Beyond these recent changes in the global trading equation, there is an ongoing, underlying reason for all developing countries to protect their workers’ basic rights. Minimum protections for workers—including the right to organize unions and bargain over wages, freedom from discrimination, policies to keep children out of the work force and in school, and acceptable minimum working conditions—are all policies that directly help alleviate poverty and produce more equitable income distribution. Countries that have pursued labor market policies to guarantee worker rights have not only enjoyed greater income equity and faster poverty alleviation but in many cases have grown faster overall than those that have not. Protecting workers’ rights is a winning development strategy in itself, and one that becomes win-win if it also produces greater market access for developing country products, as is now possible with the United States and EU.

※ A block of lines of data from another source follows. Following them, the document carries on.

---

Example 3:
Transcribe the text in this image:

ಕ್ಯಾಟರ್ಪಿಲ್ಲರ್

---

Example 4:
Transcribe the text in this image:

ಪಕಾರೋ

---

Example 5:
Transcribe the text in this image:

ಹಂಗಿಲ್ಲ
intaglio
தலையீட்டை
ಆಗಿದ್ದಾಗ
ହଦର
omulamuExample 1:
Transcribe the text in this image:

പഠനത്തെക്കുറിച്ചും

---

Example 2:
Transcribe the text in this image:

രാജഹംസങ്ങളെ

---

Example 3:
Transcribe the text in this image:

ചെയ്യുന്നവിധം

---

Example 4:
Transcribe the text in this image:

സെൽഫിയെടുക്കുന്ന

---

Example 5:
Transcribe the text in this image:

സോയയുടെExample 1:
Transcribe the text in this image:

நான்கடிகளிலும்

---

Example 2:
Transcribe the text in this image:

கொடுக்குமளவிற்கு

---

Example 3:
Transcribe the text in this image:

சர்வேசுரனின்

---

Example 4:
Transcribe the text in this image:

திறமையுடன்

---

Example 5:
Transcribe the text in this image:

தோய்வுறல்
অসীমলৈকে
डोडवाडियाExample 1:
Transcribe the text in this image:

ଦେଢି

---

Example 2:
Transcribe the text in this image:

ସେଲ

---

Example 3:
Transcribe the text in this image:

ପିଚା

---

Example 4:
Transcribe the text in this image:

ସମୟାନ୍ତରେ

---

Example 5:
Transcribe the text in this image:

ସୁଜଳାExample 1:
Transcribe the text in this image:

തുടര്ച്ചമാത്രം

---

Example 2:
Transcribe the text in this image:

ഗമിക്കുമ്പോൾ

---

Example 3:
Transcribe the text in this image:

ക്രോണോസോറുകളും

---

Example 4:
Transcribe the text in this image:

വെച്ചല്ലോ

If all developing countries were to cooperate on a strategy of constructing a global labor standards regime that they themselves could help to enforce, they would all gain. It would significantly shift the terms of trade in their favor, since the value-added of their exports—and therefore their income—would increase relative to the cost of their imports from high-wage countries. They would continue to enjoy the comparative advantage of low-cost labor compared to more developed countries, but they would not face the beggar-thy-neighbor strategies whereby foot-loose investors, producers, and buyers play one low-wage country off against another, putting continued downward pressure on wages and working conditions.